The price of tripe-access could turn out to be somewhat eye-watering as well, especially since EE has a near eight month monopoly.  The most cost-effective monthly contract that gets you a 16 GB iPhone 5 (and we’re supposing you’re only buying a smartphone like the iPhone 5 because you plan on actually using its many talents) is £36 with the handset costing a one-off £109.  But what isn’t said is whether, when it becomes available, that price will include 4G connectivity.  What are the odds, you having signed a 2-year contract, you’ll be forking out extra for 4G?  Pretty good we’d say, because here are EE’s T&Cs: ‘When 4G launches a compatible device and plan on EE is required. Charges may apply and you’ll have to agree to a new minimum term on EE. Other terms apply.  Just how fast your 4G will be depends on a couple of things: where you are and how many other people are using 4G too.’ Huh?  More people use it and it’s slower?  Yup.  And I need to be near a transmitter to get a decent signal?  Yup again. And 4G will cost extra on top of the amount you quoted above?  Yup.  How much extra?  They’re not saying, the teasey-weasies!  On the plus side, all EE iPhone 5 contracts above the base one mentioned above give unlimited calls, texts and Internet, so downloading hunks of junk won’t cost you any more than the monthly payment.  More here.

Smartphone. Dumbphone.

TF has been lent an iPhone 5 so that we may discover its many wonders but we’re perhaps not best placed to appreciate them.  We’re not that popular so get few phone calls or texts, 90 per cent of our emails are junk and the remaining ten per cent are never so urgent we have to deal with them immediately.  We prefer gazing out of the window, or into space, when using public transport and would rather sit down a deux with Mrs Fogey, a glass of wine and sundry snacks to watch favoured TV programmes.  Likewise the sounds of the world around us are preferable to some jangling racket being fed into our skull.  We think Twitter is for desperate attention seekers and Facebook for people with no real friends (which is ironic because TF has few flesh & blood friends and still isn’t on Facebook.  Do you care that we ‘like’ snack-sized Crunchie?  No, thought not).  The camera will stitch together a lovely panorama pic but try printing one.  Make good use of the HD video facility and you’ll have eaten up those 16GB in no time. And although you can store videos in the iCloud if you want to access them on 3G/4G, unless you subscribe to an ‘unlimited’ plan doing so will come out of your roaming/download allowance, unlike videos that are stored on the phone’s hard drive which can be watched without being online at all. Want to watch your video footage on a TV?  You’ll need an Apple TV (£99) streaming box connected to your TV for that.  And the iPhone is such a beautiful piece of kit we worry about hurting it.  It almost needs a velvet cushion for moments of housebound repose and a quilted, ermine-lined bag for venturing outside.  Best leave it at home and take the battered old Sony Ericsson instead, that we don’t care about dropping or splattering with food but has worked faultlessly for many years in spite of serial abuse.

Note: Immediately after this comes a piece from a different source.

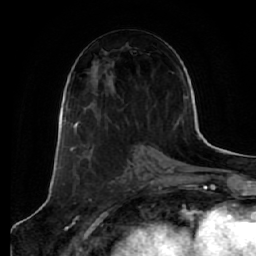
Breast MRI (dynamic contrast-enhanced), one axial slice. Position 30 of 64 along the scan axis. Cropped to one breast. Dynamic contrast-enhanced series, time point 2 of 7 at this slice position (early post-contrast). 1.5 T. TE 2.5 ms, TR 5.4 ms. 256 × 256 image matrix, field of view 170 × 170 mm. Female patient.
Structures marked on this image (semi-automatically segmented with operator editing):
- enhancing-tissue mask used for the functional tumour volume (all voxels passing the contrast-enhancement thresholds inside the analysis volume; usually the tumour): bounding box <76,94,129,135> (left, top, right, bottom; pixels)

So, Tech Fogey can’t help but think that all this 4G hysteria (the impending auction for the new tranche of 4G wavelengths will net the government an estimated £3 billion) is a colossal clamour of confusing shouty bollocks but that impressionable oiks will go mad for it in that unquestioning way they often do.  The phone companies are praying this happens; the government likewise because each stands to trouser a great deal of wedge as a consequence, even if all it means is that The Expendables II, Kerry Katona’s wobbly bits or Rhianna getting her baps out can always be with you.  It’s progress.  It’s the future.